Assigned task:
Write out the records word for word, with no pictures.

Supplied data:
################
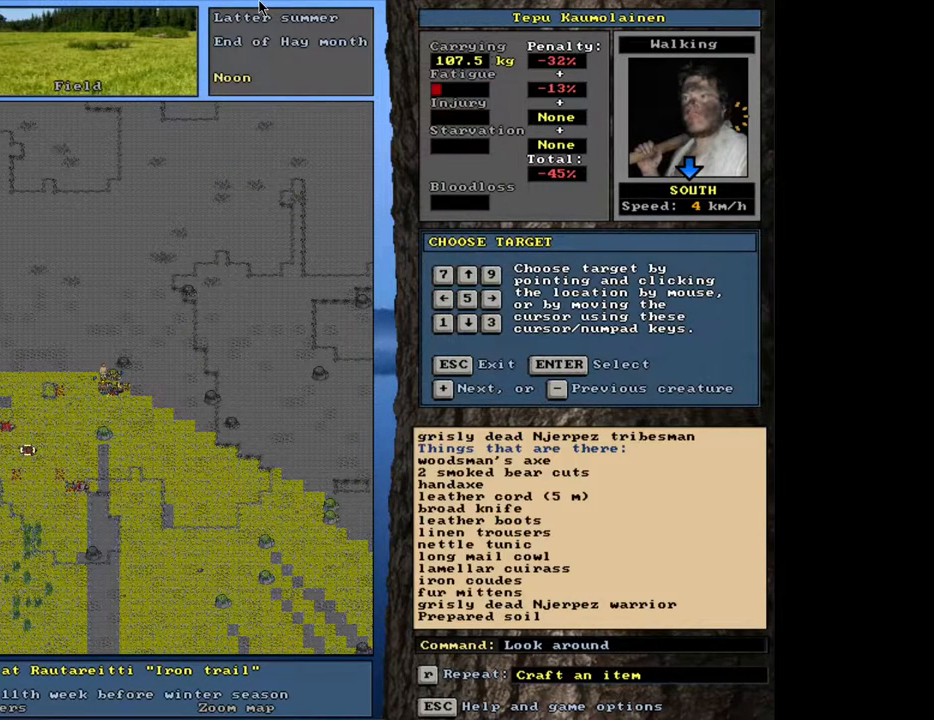
{"keys": [], "mouse": [], "events": [[100, "num3", "down"], [183, "num3", "up"]]}
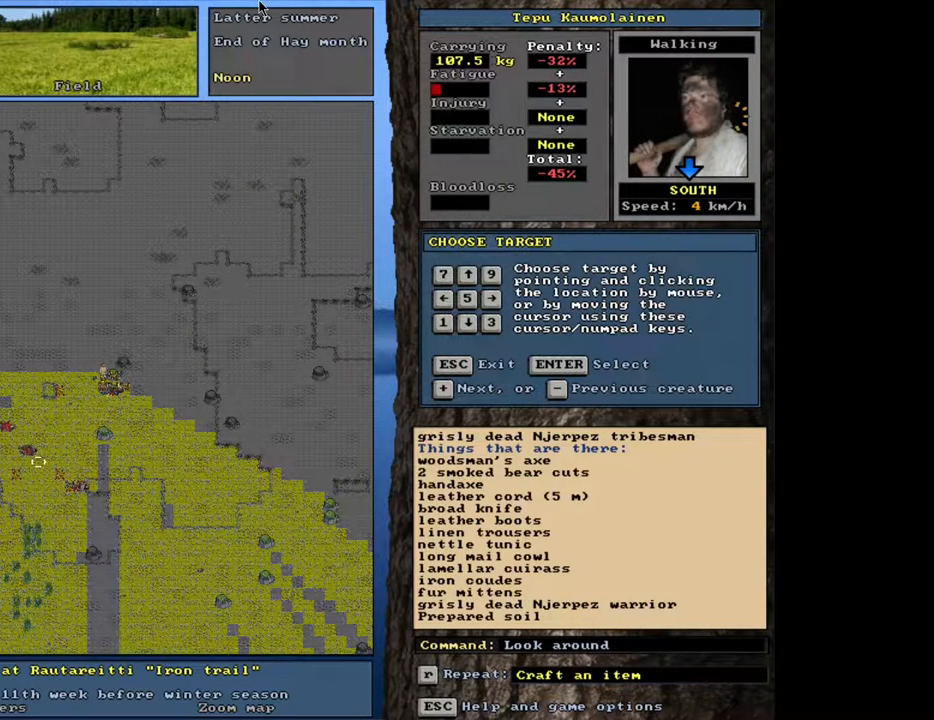
{"keys": [], "mouse": [], "events": [[50, "num3", "down"], [100, "num3", "up"]]}
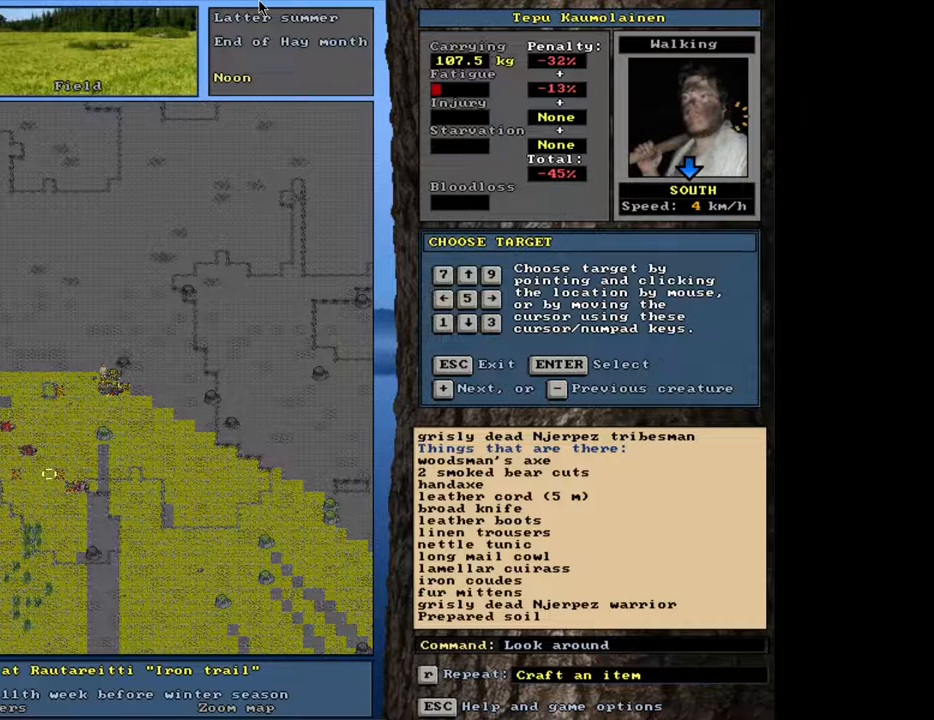
{"keys": [], "mouse": [], "events": [[33, "num3", "down"], [117, "num3", "up"]]}
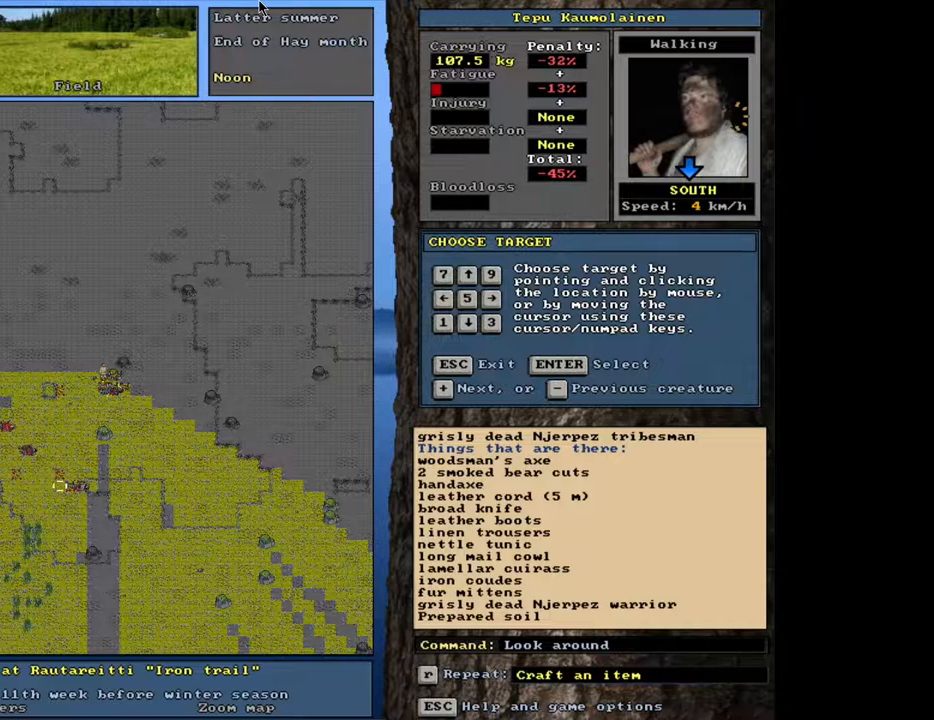
{"keys": [], "mouse": [], "events": [[33, "num6", "down"], [117, "num6", "up"]]}
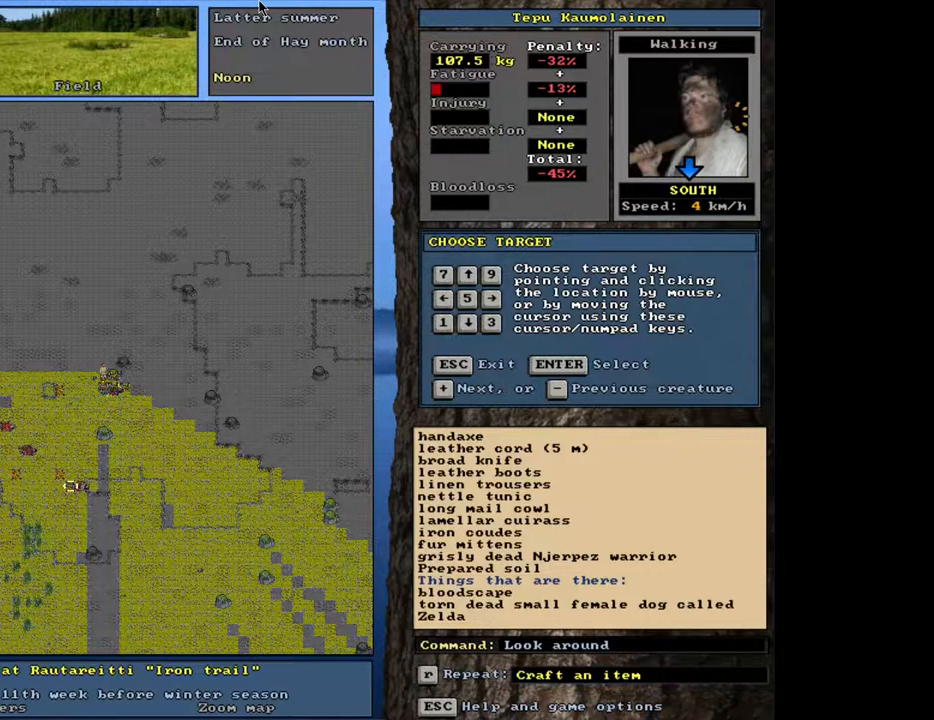
{"keys": [], "mouse": [], "events": [[183, "num6", "down"], [283, "num6", "up"]]}
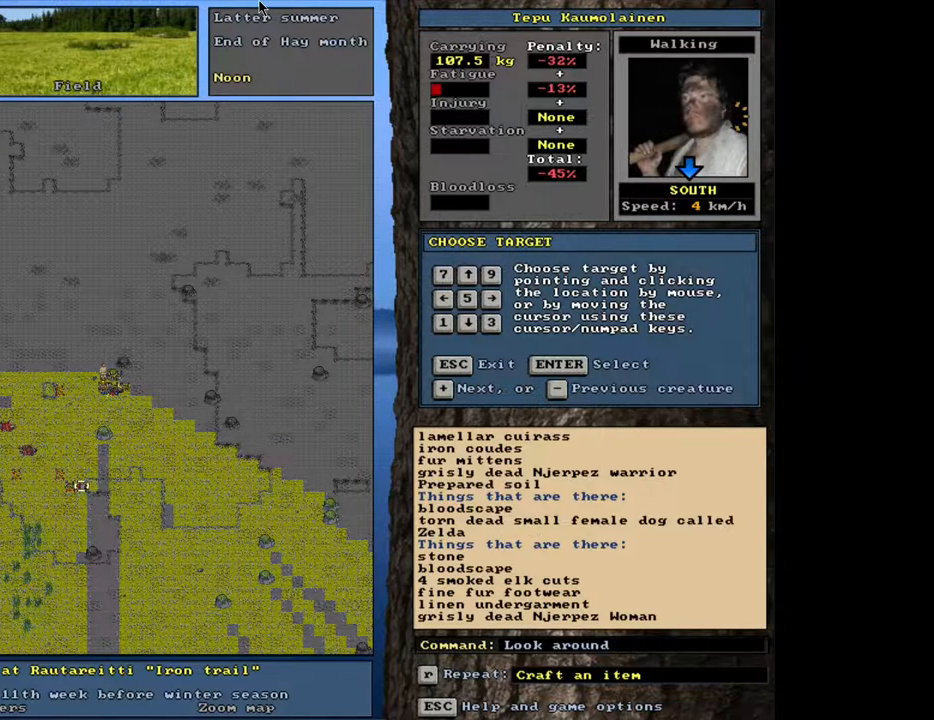
{"keys": [], "mouse": [], "events": []}
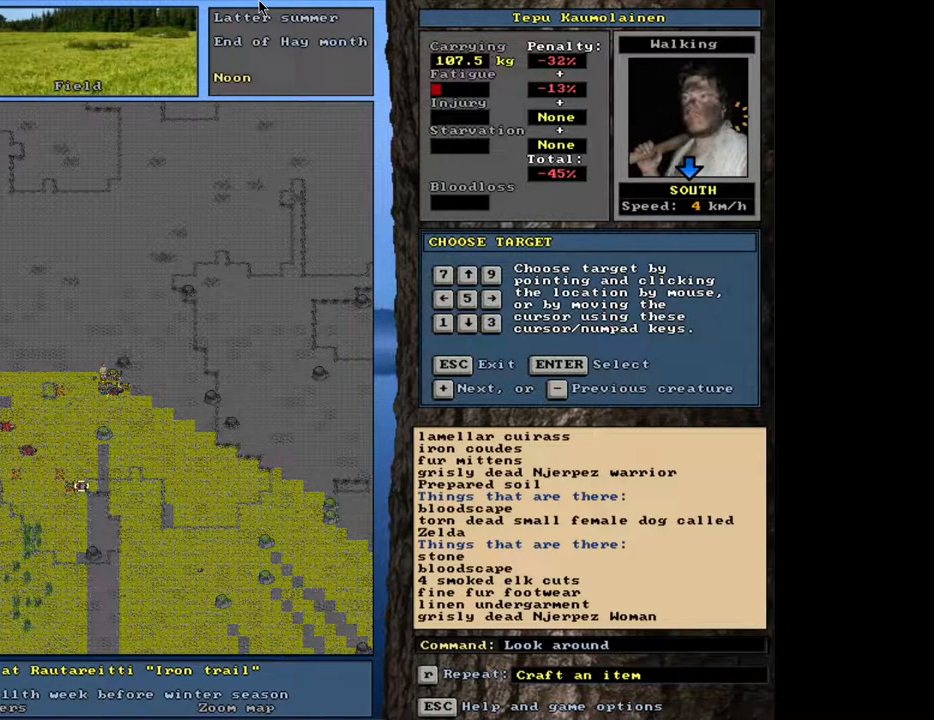
{"keys": [], "mouse": [], "events": []}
################
Exercise solution:
{"keys": [], "mouse": [], "events": [[100, "num3", "down"], [183, "num3", "up"]]}
{"keys": [], "mouse": [], "events": [[50, "num3", "down"], [100, "num3", "up"]]}
{"keys": [], "mouse": [], "events": [[33, "num3", "down"], [117, "num3", "up"]]}
{"keys": [], "mouse": [], "events": [[33, "num6", "down"], [117, "num6", "up"]]}
{"keys": [], "mouse": [], "events": [[183, "num6", "down"], [283, "num6", "up"]]}
{"keys": [], "mouse": [], "events": []}
{"keys": [], "mouse": [], "events": []}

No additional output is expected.